Caroline opened a door and stood back to let Greg look in. ‘There used to be a small suite of rooms for the Master here.’
‘The master of the house?’
‘No. The older son, always given the title of Master — in our case, the Master of Yarrow. Only in this generation there’s been no son. I occupied the suite myself for a while. But after I’d left, Brigid — Lady Crombie’ — in the correction there was again that whisper of distaste —’preferred to bring the rooms up to date. Preferred something more modern.’ The interior was that of an expensive hotel bedroom, leading on to a sleek modern bathroom and shower, with toilet paper matching the flowered wallpaper. ‘For guests. Especially big shots coming for the horse trials, or country fairs, or whatever else she can persuade my father to put on. Had to get rid of a lot of … well … family junk, I suppose you’d call it … to pay for it all.’
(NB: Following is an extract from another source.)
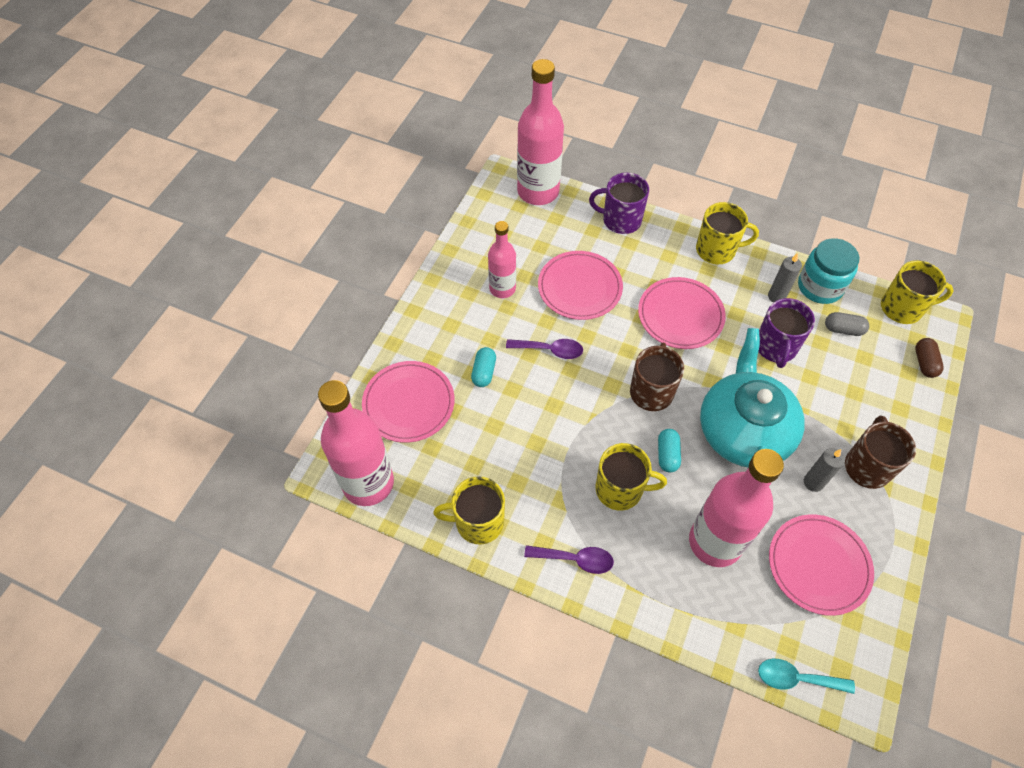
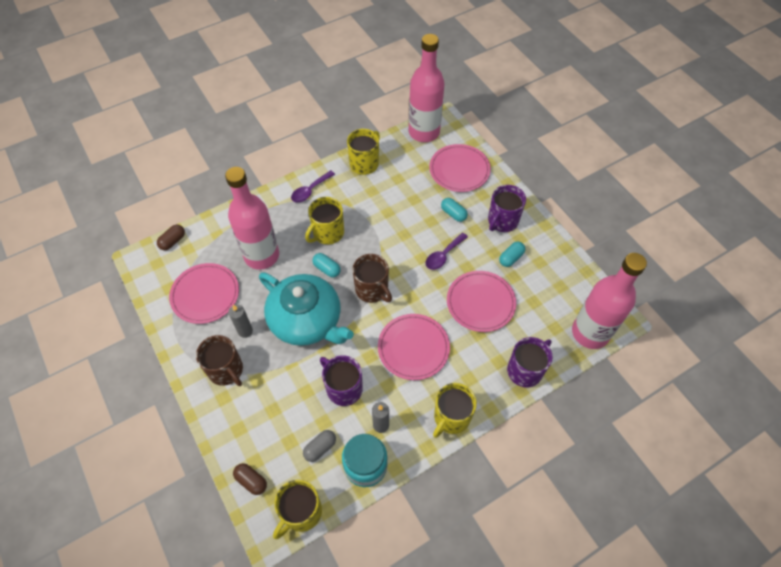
camera: 125 degrees right, 0 degrees up
(457, 320) = (502, 221): none -> purple mug
(502, 288) = (511, 258): pink bottle -> turquoise capsule
(796, 678) = (173, 241): turquoise spoon -> brown capsule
At the end of the landing, she pointed out of a tall window with wooden interior shutters drawn back. At the foot of a grassy slope was what looked like a cobbled track.
‘Our Roman pavement. Must have been part of the ancient route to Trimontium — near Newstead, as it is today.’ She sounded calmly possessive, as if the Crombie line was in unbroken succession from the great Roman generals who decreed the building of roads to link their centres of civilisation.
To one side of the half landing was a small room whose door she opened with a kind of reluctance, as if unwilling to trespass. ‘My father’s hideaway. And that hole in the wall over there is the laird’s lug, of course.’
‘The what?’
‘The laird’s lug. Through which he could listen in to seditious c
hatter in the sitting room underneath here, or in the kitchen.’
‘Both at the same time?’
‘It could have been confusing, yes. Like two overlapping radio wavelengths.’
She closed the door.
They went downstairs by another staircase at the back of the house, emerging into a long corridor with more portraits and a few landscapes of local forest which had since disappeared. Caroline opened the first door on the right. ‘The library,’ she said. ‘Or it used to be. Lot of family history tomes that nobody ever looked at. A few fetched a good price. Paid for the phone extensions and the rest of it.’
One range of mahogany bookcases remained at the far end of the room, but its shelves held modern business manuals, and tables jutting from the other walls carried telephones, a fax machine, and arrays of files.
‘There used to be a pretty little ebony work table there, with pewter-inlaid drawers.’ Caroline nodded at a plastic and metal desk on castors, with shelves angled to take a computer screen, keyboard, and printer. ‘I suppose you could call that a work table. Just as curious and olde-worlde a hundred years from now.’ Abruptly she added: ‘You’re one of her exes, aren’t you?’
‘The first,’ he confessed.
‘Must seem odd.’ She could be wondering just how envious he was to see what his ex-wife had achieved since they split up.
At the far end of the corridor a door opened on to the outside world. From this angle, the stable block he had seen from above now sprouted signs lettered Refreshments and Toilets.
‘Another of Brigid’s ideas. Ploughmen’s lunches and gifts. It’s only just beginning to cover the cost of converting the stables.’
‘Well edited,’ said Greg.
‘I beg your pardon?’
‘As a TV documentary, you couldn’t have done it better.’
She looked him up and down, and her tone became less impersonal. ‘Very observant, Mr Dacre. I do do some local television work.’